### RECORDS FOR THE EXERCISE
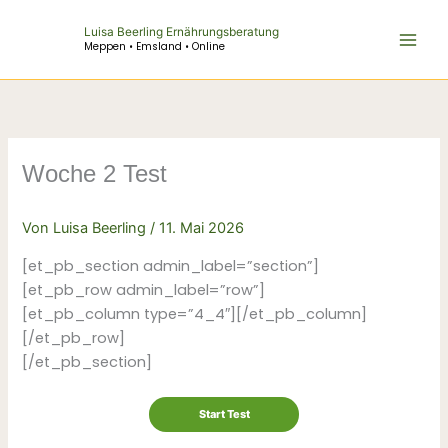
Zum
Luisa Beerling Ernährungsberatung
Inhalt
Meppen • Emsland • Online
springen
Woche 2 Test
Von
Luisa Beerling
/
11. Mai 2026
[et_pb_section admin_label=”section”]
[et_pb_row admin_label=”row”]
[et_pb_column type=”4_4″][/et_pb_column]
[/et_pb_row]
[/et_pb_section]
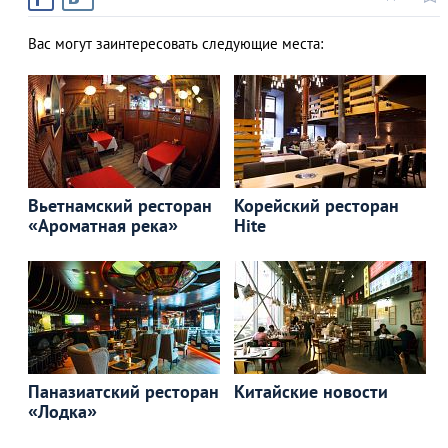
Вас могут заинтересовать следующие места:
Вьетнамский ресторан
Корейский ресторан
«Ароматная река»
Hite
Паназиатский ресторан
Китайские новости
«Лодка»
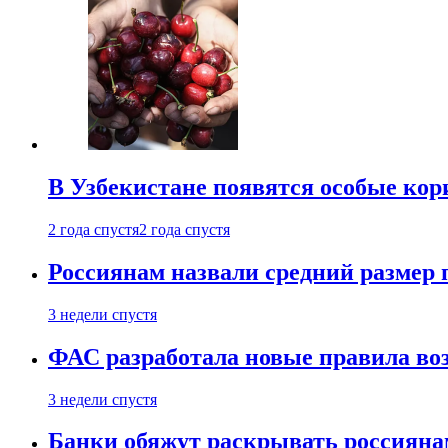
В Узбекистане появятся особые кор
2 года спустя
2 года спустя
Россиянам назвали средний размер 
3 недели спустя
ФАС разработала новые правила воз
3 недели спустя
Банки обяжут раскрывать россиянам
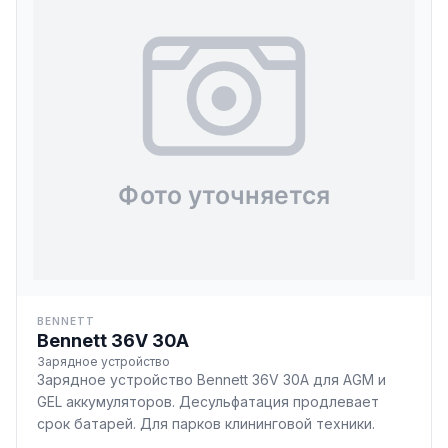
BENNETT
Bennett 36V 30A
Зарядное устройство
Зарядное устройство Bennett 36V 30A для AGM и
GEL аккумуляторов. Десульфатация продлевает
срок батарей. Для парков клининговой техники.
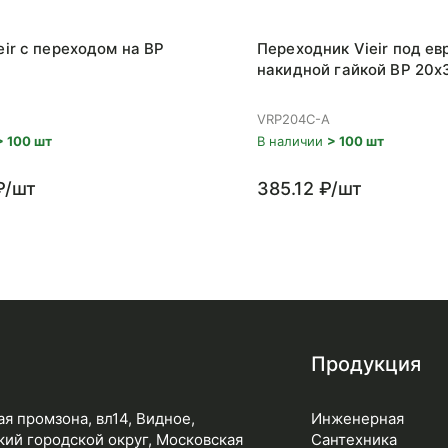
eir с переходом на ВР
Переходник Vieir под ев
накидной гайкой ВР 20x
VRP204C-A
> 100 шт
В наличии
> 100 шт
₽/шт
385.12 ₽/шт
Продукция
я промзона, вл14, Видное,
Инженерная
ий городской округ, Московская
Сантехника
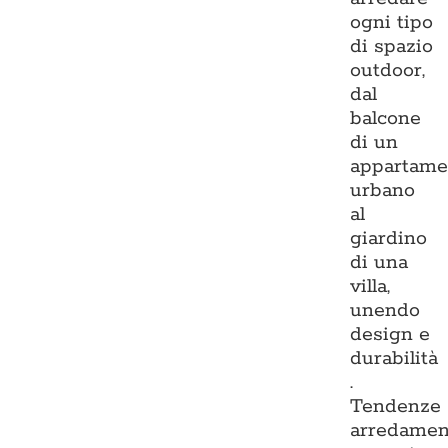
ogni tipo
di spazio
outdoor,
dal
balcone
di un
appartame
urbano
al
giardino
di una
villa,
unendo
design e
durabilità
.
Tendenze
arredamen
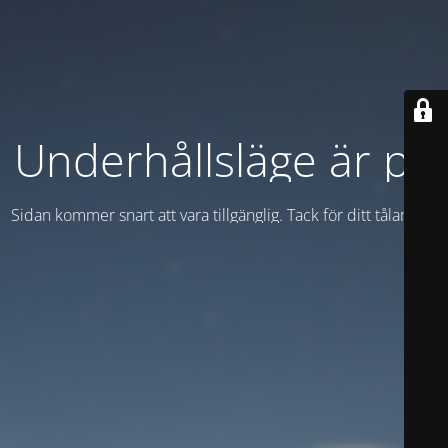
Underhållsläge är på
Sidan kommer snart att vara tillgänglig. Tack för ditt tålamod!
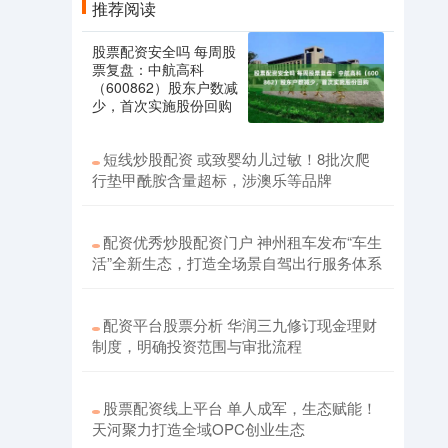
推荐阅读
股票配资安全吗 每周股
票复盘：中航高科
（600862）股东户数减
少，首次实施股份回购
短线炒股配资 或致婴幼儿过敏！8批次爬
行垫甲酰胺含量超标，涉澳乐等品牌
配资优秀炒股配资门户 神州租车发布“车生
活”全新生态，打造全场景自驾出行服务体系
配资平台股票分析 华润三九修订现金理财
制度，明确投资范围与审批流程
股票配资线上平台 单人成军，生态赋能！
天河聚力打造全域OPC创业生态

### ABOUT THIS EXERCISE
Print the items again without any change, from the start of the items through the line containing "[/et_pb_section]". Leave out the pictures.

### SOLUTION TO THIS PROBLEM
Zum
Luisa Beerling Ernährungsberatung
Inhalt
Meppen • Emsland • Online
springen
Woche 2 Test
Von
Luisa Beerling
/
11. Mai 2026
[et_pb_section admin_label=”section”]
[et_pb_row admin_label=”row”]
[et_pb_column type=”4_4″][/et_pb_column]
[/et_pb_row]
[/et_pb_section]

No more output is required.